In the data below, find every line that has the string "Белки", and copy it.

=== Supplied entries ===

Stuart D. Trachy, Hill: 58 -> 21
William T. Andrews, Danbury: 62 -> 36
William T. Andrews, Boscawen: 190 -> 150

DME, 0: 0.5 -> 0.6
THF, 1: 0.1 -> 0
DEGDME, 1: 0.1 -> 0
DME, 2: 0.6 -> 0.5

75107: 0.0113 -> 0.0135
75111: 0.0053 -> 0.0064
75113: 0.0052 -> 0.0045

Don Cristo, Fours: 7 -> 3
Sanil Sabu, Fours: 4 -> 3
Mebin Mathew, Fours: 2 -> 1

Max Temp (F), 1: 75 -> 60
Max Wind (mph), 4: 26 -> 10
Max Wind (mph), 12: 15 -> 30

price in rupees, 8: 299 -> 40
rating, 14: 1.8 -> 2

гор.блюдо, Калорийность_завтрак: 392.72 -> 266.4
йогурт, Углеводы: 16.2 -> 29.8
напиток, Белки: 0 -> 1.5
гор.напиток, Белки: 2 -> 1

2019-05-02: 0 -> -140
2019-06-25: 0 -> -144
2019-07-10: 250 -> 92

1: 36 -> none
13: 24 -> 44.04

===

### Task response
напиток, Белки: 0 -> 1.5
гор.напиток, Белки: 2 -> 1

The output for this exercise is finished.